**Exercise aim**
Answer these questions from the passage on Asperger disorder (AD):
(a) What reason does the passage give for recommending social skills groups for children with AD?
(b) Which medications are frequently prescribed for adolescents and adults with AD?
(c) According to the passage, how many years have elapsed since Asperger's original manuscript was published?

**Source document**
Psychosocial treatment of AD focuses on teaching appropriate social and communication behaviors. The guiding principle is the explicit inculcation of information that is not learned through natural, implicit methods. Treatment guidelines and strategies are akin to those for other ASDs and should take into account the verbal strengths that characterize AD.63 Broadly speaking, recommended interventions use strengths (eg, cognitive or memory skills) to compensate for areas of weakness while establishing environmental supports to facilitate learning and socialization. Intervention programs must be developed according to the individualized needs of each person with AD, based on a nuanced assessment.64 Intervention programs should address basic social and communication skills (with focus on pragmatic communication), adaptive functioning, and academic or vocational skills, while ensuring that learned skills generalize to naturalistic environments.65

Strong language skills and a concrete cognitive style make individuals with AD receptive to strategies aimed at establishing straightforward rules to guide behavior and memorization of verbal social scripts. These rules and scripts can be learned and practiced, first in therapeutic settings and then in more naturalistic settings. Social skills groups are a recommended treatment modality for children with AD because they provide a forum for both teaching and applying social lessons.

Challenging behaviors, such as aggression, should be addressed through functional behavior analysis and positive behavior management. For older children and adults with AD, vocational training should teach appropriate etiquette for job interviews and workplace behavior. Assistive technology, such as organizational software and personal data assistants, is often appropriate for supporting organization and work and life management in persons with AD.66

The core social vulnerability of AD has not proved responsive to drug treatment. However, associated psychiatric problems are often responsive to pharmacological as well as behavioral and psychotherapeutic interventions. Medications can help with comorbid mood disorders, which are common during adolescence and young adulthood.67 As noted, adolescents and adults with AD are particularly prone to anxiety and depression; as such, SSRIs are frequently prescribed for this group. Children often exhibit attentional problems and sometimes receive a concurrent diagnosis of attention-deficit/hyperactivity disorder. Mental health professionals should be knowledgeable about the potential for comorbidity but must try to avoid the temptation to “chase symptoms” and to employ polypharmacy.


Dr Asperger1 was optimistic about outcome in the patients he identified, given the presence of similar problems in fathers and his conceptualization of the condition as a personality characteristic rather than a developmental disorder. His view tempered over time, although he maintained that the outcome was more favorable than in persons with autism, probably because at the time autism was conceptualized as primarily associated with intellectual deficiency.3,68

Considering the enduring debate about diagnostic conceptualization, discussion about differences in outcome of AD versus higher-functioning ASDs remains controversial. The limited data suggest that, in contrast to autism, more individuals with AD are self-sufficient and married, but this has not held true in all samples.69-72 Extrication of symptom severity and adaptive capacity is needed to better understand differences in outcome among persons with ASDs.8

In the 65 years that have elapsed since the publication of Asperger’s original manuscript, much progress has been made in understanding the disorder and, more important, in developing methods to detect and treat AD. Despite considerable research, however, psychiatry is yet to elucidate the genetic or brain bases of the disorder and parsimoniously and robustly distinguish AD from similar ASDs. This ongoing topic of debate promises to enter a new chapter with the publication of DSM-V.

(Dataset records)

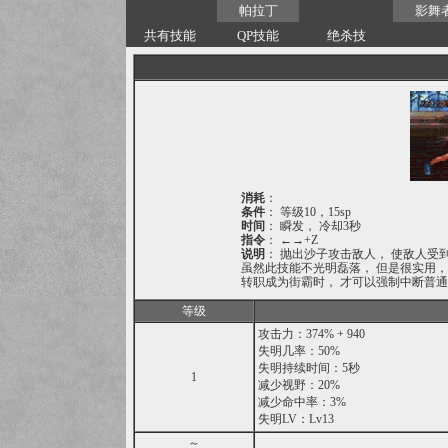
帕拉丁
影舞
共有技能
QP技能
绝杀技
消耗
：
条件
： 等级10，15sp
时间
： 瞬发， 冷却3秒
指令
： ←→+Z
说明
： 抛出沙子攻击敌人， 使敌人
虽然此技能不光明磊落， 但是很实用
转职成为街霸时， 才可以强制中断普通
等级
攻击力：374% + 940
失明几率：50%
失明持续时间：5秒
1
减少视野：20%
减少命中率：3%
失明LV：Lv13
～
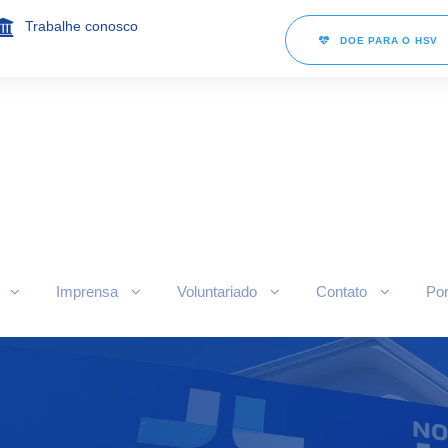
Trabalhe conosco
DOE PARA O HSV
Imprensa
Voluntariado
Contato
Por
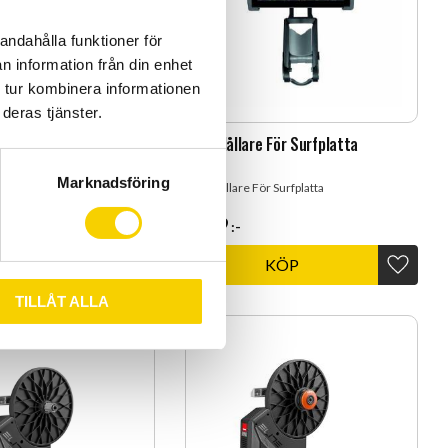
andahålla funktioner för
n information från din enhet
 tur kombinera informationen
deras tjänster.
Elite Protec Plus
Tacx Hållare För Surfplatta
Marknadsföring
te Protec Plus
Tacx Hållare För Surfplatta
1 199
:-
KÖP
KÖP
Lägg till i favoriter
Lägg til
TILLÅT ALLA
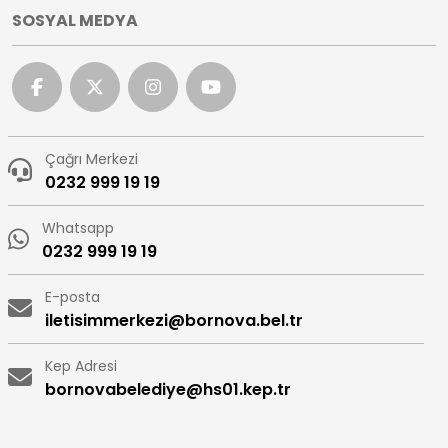
SOSYAL MEDYA
Çağrı Merkezi
0232 999 19 19
Whatsapp
0232 999 19 19
E-posta
iletisimmerkezi@bornova.bel.tr
Kep Adresi
bornovabelediye@hs01.kep.tr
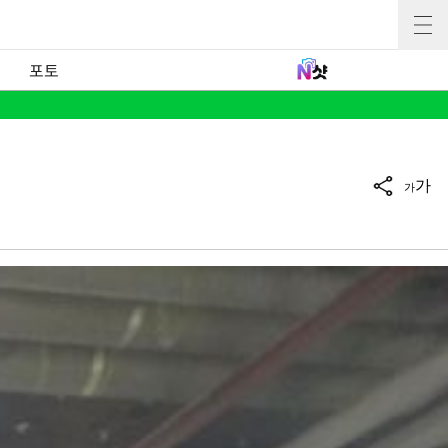
포토
가
가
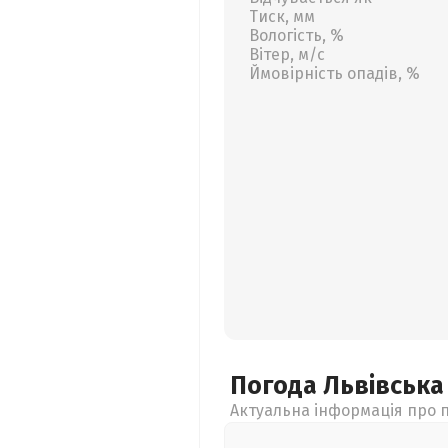
Тиск, мм
Вологість, %
Вітер, м/с
Ймовірність опадів, %
Погода Львівськ
Актуальна інформація про п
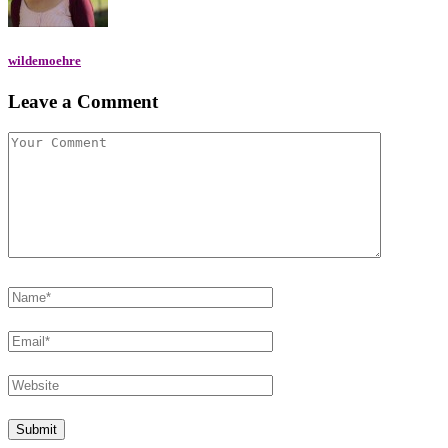
wildemoehre
Leave a Comment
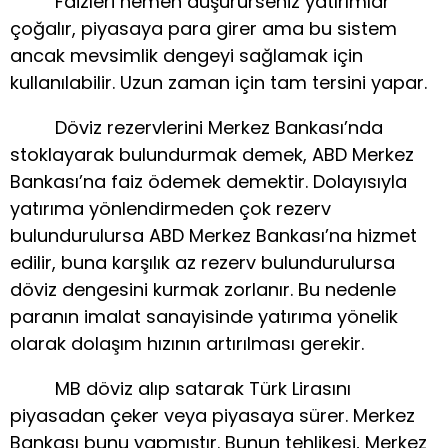
Faizleri hemen düşürürseniz yatırımlar
çoğalır, piyasaya para girer ama bu sistem
ancak mevsimlik dengeyi sağlamak için
kullanılabilir. Uzun zaman için tam tersini yapar.
Döviz rezervlerini Merkez Bankası’nda
stoklayarak bulundurmak demek, ABD Merkez
Bankası’na faiz ödemek demektir. Dolayısıyla
yatırıma yönlendirmeden çok rezerv
bulundurulursa ABD Merkez Bankası’na hizmet
edilir, buna karşılık az rezerv bulundurulursa
döviz dengesini kurmak zorlanır. Bu nedenle
paranın imalat sanayisinde yatırıma yönelik
olarak dolaşım hızının artırılması gerekir.
MB döviz alıp satarak Türk Lirasını
piyasadan çeker veya piyasaya sürer. Merkez
Bankası bunu yapmıştır. Bunun tehlikesi, Merkez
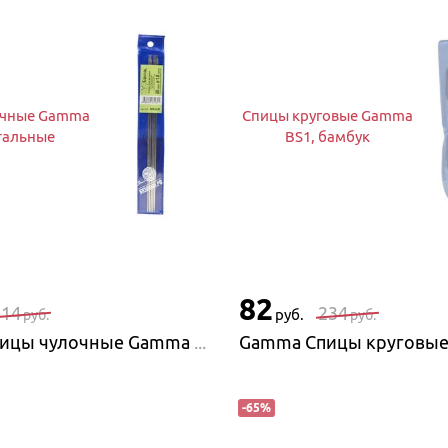
очные Gamma
Спицы круговые Gamma
тальные
BS1, бамбук
82
214
234
руб.
руб.
руб.
Gamma Спицы чулочные Gamma MK5, стальные
-
65
%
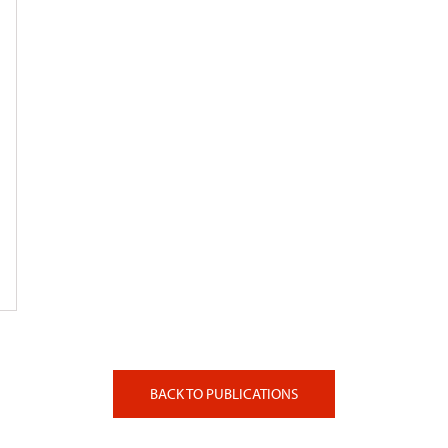
BACK TO PUBLICATIONS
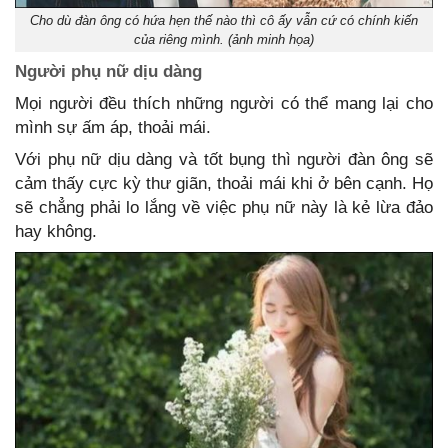
Cho dù đàn ông có hứa hẹn thế nào thì cô ấy vẫn cứ có chính kiến
của riêng mình. (ảnh minh họa)
Người phụ nữ dịu dàng
Mọi người đều thích những người có thể mang lại cho
mình sự ấm áp, thoải mái.
Với phụ nữ dịu dàng và tốt bụng thì người đàn ông sẽ
cảm thấy cực kỳ thư giãn, thoải mái khi ở bên cạnh. Họ
sẽ chẳng phải lo lắng về việc phụ nữ này là kẻ lừa đảo
hay không.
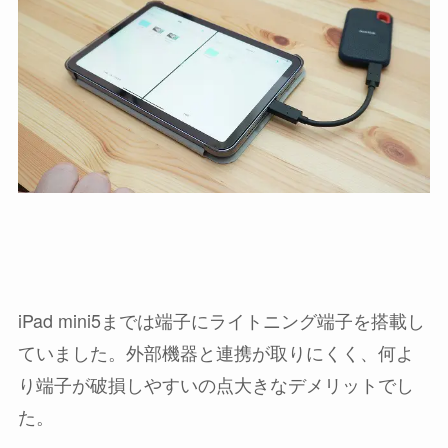
iPad mini5までは端子にライトニング端子を搭載し
ていました。外部機器と連携が取りにくく、何よ
り端子が破損しやすいの点大きなデメリットでし
た。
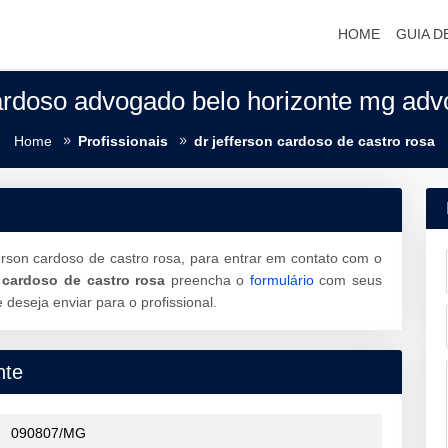
HOME
GUIA D
ardoso advogado belo horizonte mg adv
Home
Profissionais
dr jefferson cardoso de castro rosa
erson cardoso de castro rosa, para entrar em contato com o
n cardoso de castro rosa
preencha o
formulário
com seus
eseja enviar para o profissional.
nte
090807/MG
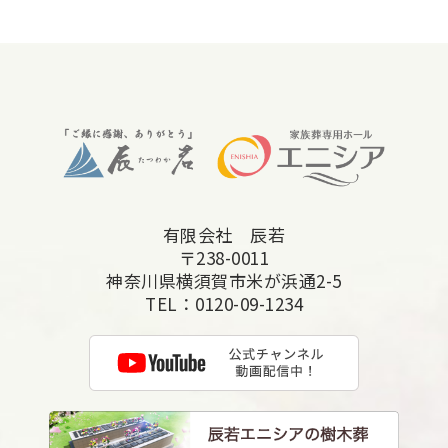
2025年12月
2025年11月
2025年10月
2025年9月
2025年8月
2025年7月
有限会社 辰若
2025年6月
〒238-0011
2025年5月
神奈川県横須賀市米が浜通2-5
TEL：
0120-09-1234
2025年4月
2025年3月
2025年2月
2025年1月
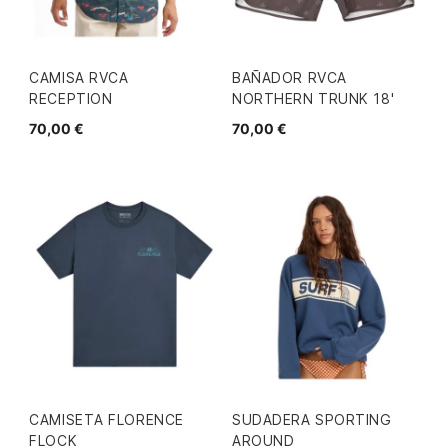
CAMISA RVCA
BAÑADOR RVCA
RECEPTION
NORTHERN TRUNK 18'
70,00 €
70,00 €
CAMISETA FLORENCE
SUDADERA SPORTING
FLOCK
AROUND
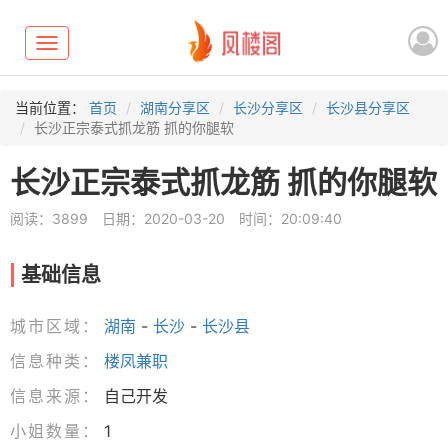
Toggle
navigation
当前位置：
首页
湖南分享区
长沙分享区
长沙县分享区
长沙正宗泰式抓龙筋 抓的你腿软
长沙正宗泰式抓龙筋 抓的你腿软
阅读：3899
日期：2020-03-20
时间：20:09:40
基础信息
城市区域：
湖南
-
长沙
-
长沙县
信息种类：
楼凤兼职
信息来源：
自己开发
小姐数量：
1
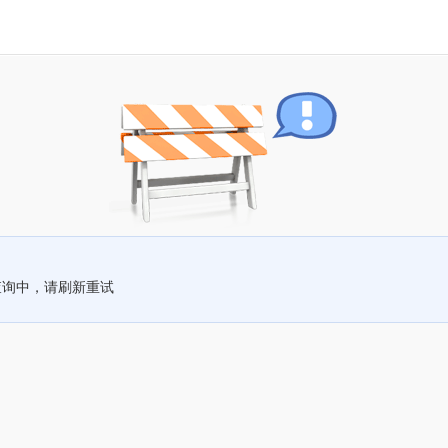
查询中，请刷新重试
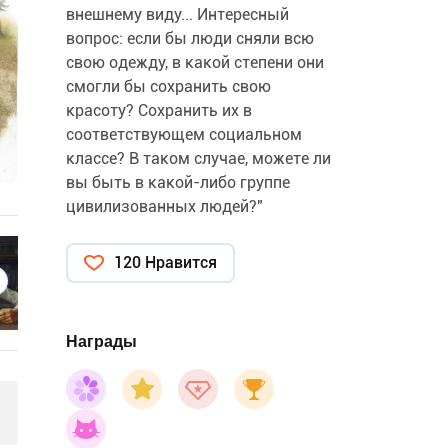
внешнему виду... Интересный
вопрос: если бы люди сняли всю
свою одежду, в какой степени они
смогли бы сохранить свою
красоту? Сохранить их в
соответствующем социальном
классе? В таком случае, можете ли
вы быть в какой-либо группе
цивилизованных людей?"
120 Нравится
Награды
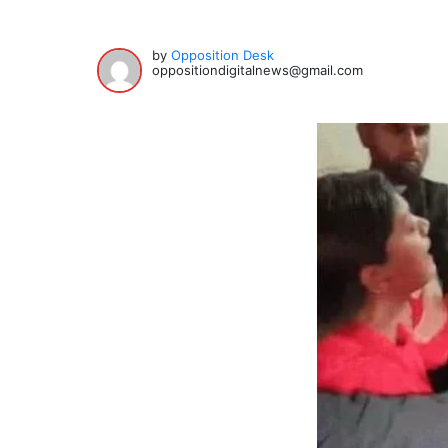
by
Opposition Desk
oppositiondigitalnews@gmail.com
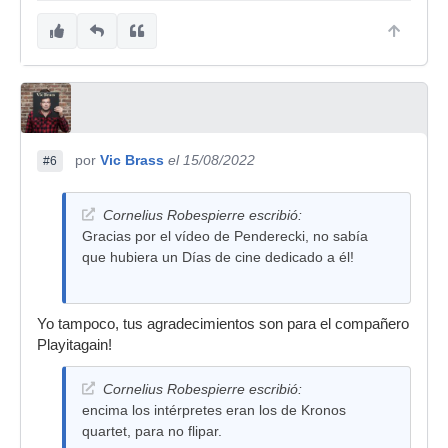
por
Vic Brass
el 15/08/2022
#6
Cornelius Robespierre escribió:
Gracias por el vídeo de Penderecki, no sabía
que hubiera un Días de cine dedicado a él!
Yo tampoco, tus agradecimientos son para el compañero
Playitagain!
Cornelius Robespierre escribió:
encima los intérpretes eran los de Kronos
quartet, para no flipar.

**Solution to this exercise**
(a) They provide a forum for both teaching and applying social lessons.
(b) SSRIs.
(c) 65 years.